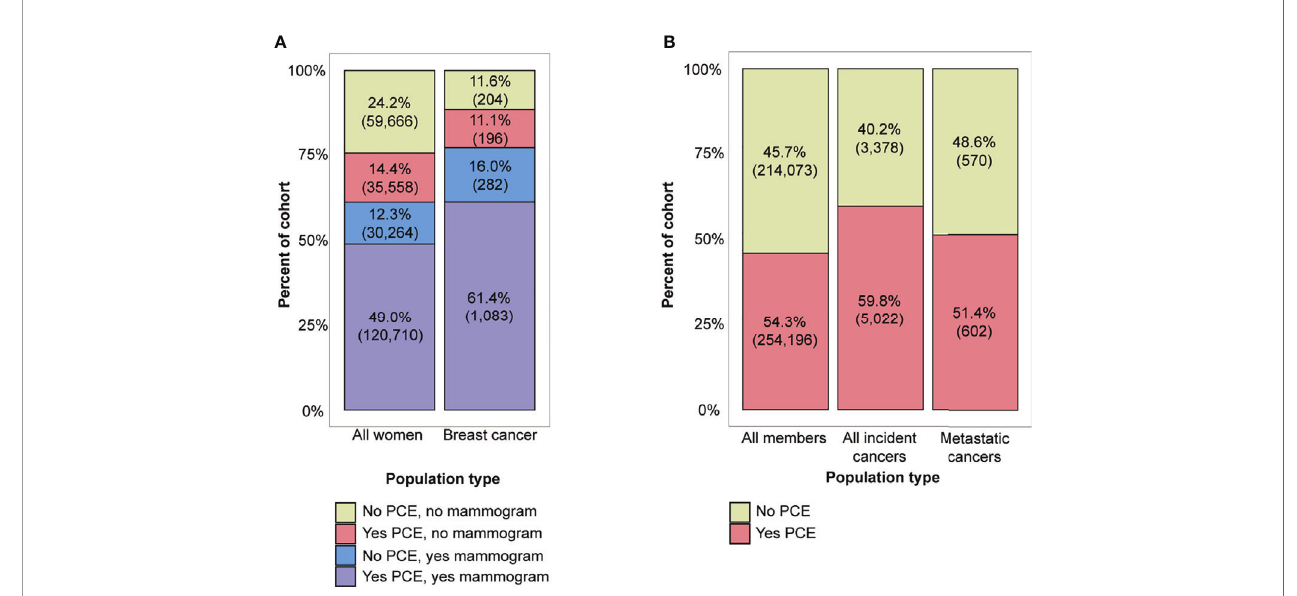
FIGURE 3 | (A) Combinations of preventive care exam (PCE) and screening mammogram utilization in the all women aged 50-64 and breast cancer cohorts, and (B) PCE utilization in the all member aged 50-64, incident cancer, and metastatic cancer cohorts. Note that percentages may not add to 100% due to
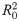
Bifurcation diagrams.Dashed curves correspond to a continuous regime transition and solid lines to a disruptive regime transition. Panel (A) shows the bifurcation diagram for parameter values of Table 1 while varying ω and M. Panel (B) shows the bifurcation diagram for parameter values of Table 1 and varying Hmax and M. Panel (C) shows the bifurcation diagram for M and R02. The black horizontal lines depict base case parameter valued. The solid vertical lines in panel (B) delimit the region M ∈ [0.365 × 103, 5.475 × 104]. The dashed vertical line shows the M value of the base case (Skiba case). In panel (D) a triple Skiba solution is depicted (resulting for the (M,R02)-parameter combination ST of panel (C)). In that case two “eradication” solutions and one “curve flattening” solutions exist. The dashed solution starts with quarantine immediately.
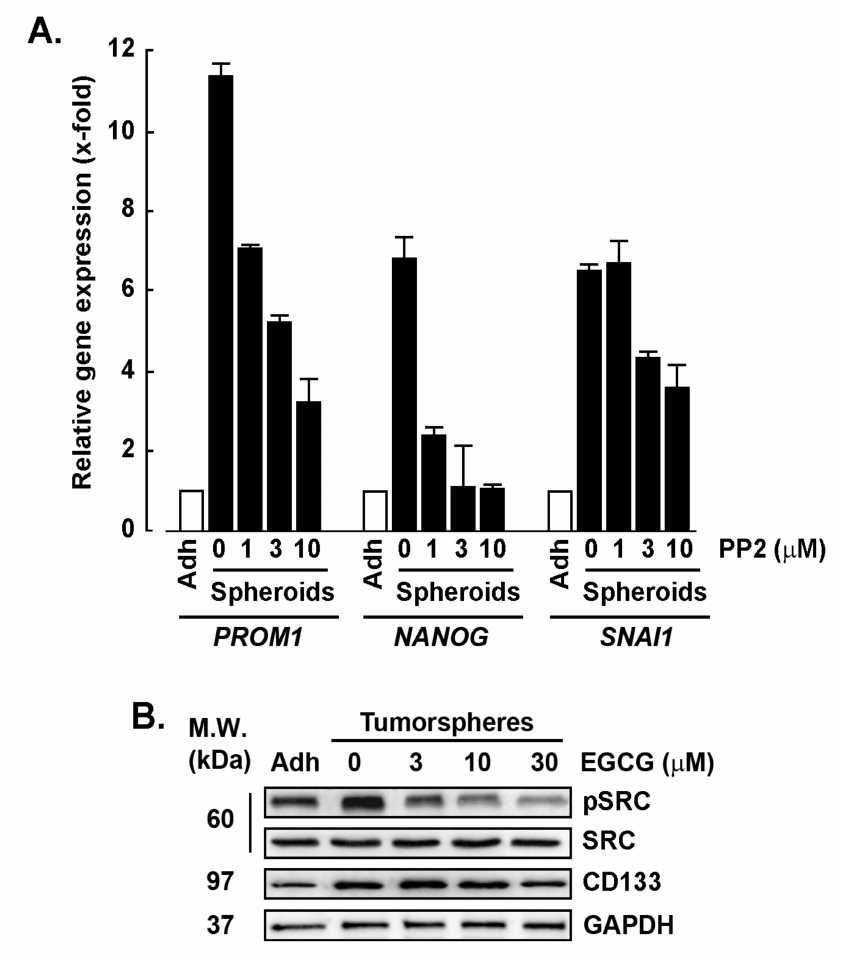
Figure 5. Pharmacological inhibition of the Src signaling pathway alters the acquisition of a stem cell phenotype in ovarian cancer tumorspheres. Tumorspheres were generated from adherent human ES-2 ovarian cancer cell monolayer cultures as described in the Methods section in the absence or presence of ( A ) increasing concentrations of either the Src inhibitor PP2 or ( B ) EGCG. RT-qPCR was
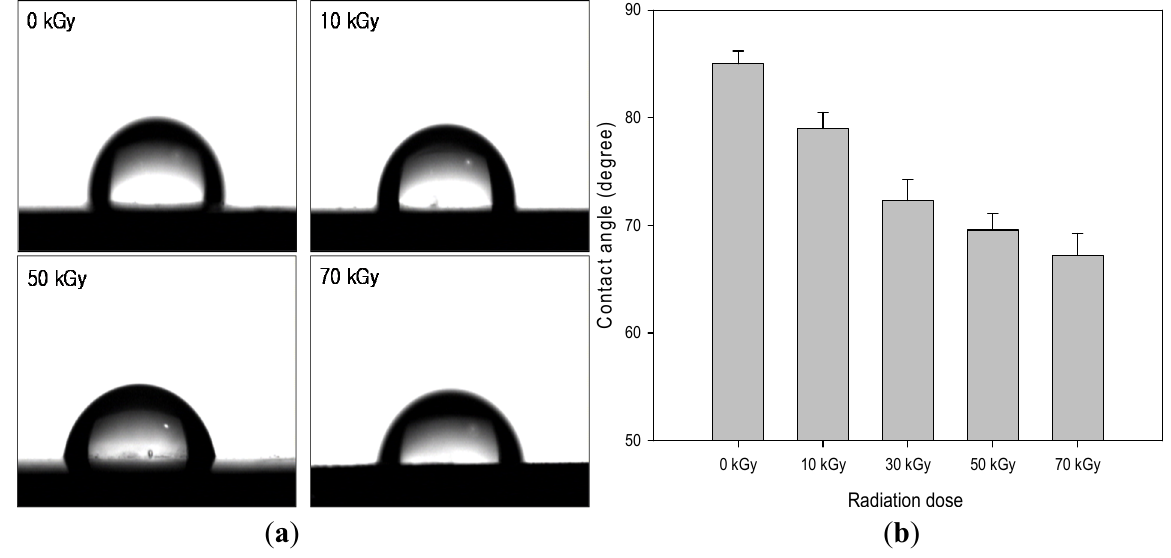
Figure 5. Contact angle of PU (1 phr)/HDPE composites at various absorption doses. ( a ) Water contact angle images; ( b ) water contact angle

——————

ACTION ITEM. Only the lines from the start of the material to the line with "Bifurcation diagrams.Dashed curves", inclusive, belong in the answer, printed exactly and free of pictures.

EXERCISE RESPONSE.
FIGURE 3 | (A) Combinations of preventive care exam (PCE) and screening mammogram utilization in the all women aged 50-64 and breast cancer cohorts, and (B) PCE utilization in the all member aged 50-64, incident cancer, and metastatic cancer cohorts. Note that percentages may not add to 100% due to
Bifurcation diagrams.Dashed curves correspond to a continuous regime transition and solid lines to a disruptive regime transition. Panel (A) shows the bifurcation diagram for parameter values of Table 1 while varying ω and M. Panel (B) shows the bifurcation diagram for parameter values of Table 1 and varying Hmax and M. Panel (C) shows the bifurcation diagram for M and R02. The black horizontal lines depict base case parameter valued. The solid vertical lines in panel (B) delimit the region M ∈ [0.365 × 103, 5.475 × 104]. The dashed vertical line shows the M value of the base case (Skiba case). In panel (D) a triple Skiba solution is depicted (resulting for the (M,R02)-parameter combination ST of panel (C)). In that case two “eradication” solutions and one “curve flattening” solutions exist. The dashed solution starts with quarantine immediately.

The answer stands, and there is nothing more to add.